→ What is being asked: Reproduce every one of the following entries verbatim, line for line.
Segment Start: Provided records
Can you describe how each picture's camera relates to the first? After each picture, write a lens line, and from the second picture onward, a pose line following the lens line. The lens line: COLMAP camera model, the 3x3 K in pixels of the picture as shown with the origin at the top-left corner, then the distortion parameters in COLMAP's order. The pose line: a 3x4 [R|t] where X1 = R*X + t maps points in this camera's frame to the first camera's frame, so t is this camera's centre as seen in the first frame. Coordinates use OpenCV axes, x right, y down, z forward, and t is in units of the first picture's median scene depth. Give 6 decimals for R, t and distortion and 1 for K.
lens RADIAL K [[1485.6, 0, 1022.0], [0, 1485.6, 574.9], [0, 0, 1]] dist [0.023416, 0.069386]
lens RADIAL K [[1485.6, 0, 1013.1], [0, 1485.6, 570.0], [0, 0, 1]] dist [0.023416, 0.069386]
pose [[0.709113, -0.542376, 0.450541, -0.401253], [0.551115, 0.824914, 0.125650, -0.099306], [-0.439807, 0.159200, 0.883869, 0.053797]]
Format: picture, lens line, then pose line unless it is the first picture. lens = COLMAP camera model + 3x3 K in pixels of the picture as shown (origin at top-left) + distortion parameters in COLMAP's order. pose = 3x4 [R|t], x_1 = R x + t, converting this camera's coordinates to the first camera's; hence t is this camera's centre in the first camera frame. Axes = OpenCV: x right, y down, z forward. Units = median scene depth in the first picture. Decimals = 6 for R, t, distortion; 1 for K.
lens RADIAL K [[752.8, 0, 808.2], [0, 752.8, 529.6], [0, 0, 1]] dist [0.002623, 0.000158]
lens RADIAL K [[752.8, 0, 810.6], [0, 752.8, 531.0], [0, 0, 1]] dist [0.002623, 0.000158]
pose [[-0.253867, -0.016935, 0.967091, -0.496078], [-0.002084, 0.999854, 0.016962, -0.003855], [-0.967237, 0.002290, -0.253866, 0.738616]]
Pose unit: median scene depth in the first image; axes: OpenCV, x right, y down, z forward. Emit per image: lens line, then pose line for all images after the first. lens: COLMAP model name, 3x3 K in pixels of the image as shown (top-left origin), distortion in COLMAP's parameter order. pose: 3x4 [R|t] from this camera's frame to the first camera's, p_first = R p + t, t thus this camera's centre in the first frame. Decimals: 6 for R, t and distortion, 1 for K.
Segment End: Provided records
→ Solution to this task:
Can you describe how each picture's camera relates to the first? After each picture, write a lens line, and from the second picture onward, a pose line following the lens line. The lens line: COLMAP camera model, the 3x3 K in pixels of the picture as shown with the origin at the top-left corner, then the distortion parameters in COLMAP's order. The pose line: a 3x4 [R|t] where X1 = R*X + t maps points in this camera's frame to the first camera's frame, so t is this camera's centre as seen in the first frame. Coordinates use OpenCV axes, x right, y down, z forward, and t is in units of the first picture's median scene depth. Give 6 decimals for R, t and distortion and 1 for K.
lens RADIAL K [[1485.6, 0, 1022.0], [0, 1485.6, 574.9], [0, 0, 1]] dist [0.023416, 0.069386]
lens RADIAL K [[1485.6, 0, 1013.1], [0, 1485.6, 570.0], [0, 0, 1]] dist [0.023416, 0.069386]
pose [[0.709113, -0.542376, 0.450541, -0.401253], [0.551115, 0.824914, 0.125650, -0.099306], [-0.439807, 0.159200, 0.883869, 0.053797]]
Format: picture, lens line, then pose line unless it is the first picture. lens = COLMAP camera model + 3x3 K in pixels of the picture as shown (origin at top-left) + distortion parameters in COLMAP's order. pose = 3x4 [R|t], x_1 = R x + t, converting this camera's coordinates to the first camera's; hence t is this camera's centre in the first camera frame. Axes = OpenCV: x right, y down, z forward. Units = median scene depth in the first picture. Decimals = 6 for R, t, distortion; 1 for K.
lens RADIAL K [[752.8, 0, 808.2], [0, 752.8, 529.6], [0, 0, 1]] dist [0.002623, 0.000158]
lens RADIAL K [[752.8, 0, 810.6], [0, 752.8, 531.0], [0, 0, 1]] dist [0.002623, 0.000158]
pose [[-0.253867, -0.016935, 0.967091, -0.496078], [-0.002084, 0.999854, 0.016962, -0.003855], [-0.967237, 0.002290, -0.253866, 0.738616]]
Pose unit: median scene depth in the first image; axes: OpenCV, x right, y down, z forward. Emit per image: lens line, then pose line for all images after the first. lens: COLMAP model name, 3x3 K in pixels of the image as shown (top-left origin), distortion in COLMAP's parameter order. pose: 3x4 [R|t] from this camera's frame to the first camera's, p_first = R p + t, t thus this camera's centre in the first frame. Decimals: 6 for R, t and distortion, 1 for K.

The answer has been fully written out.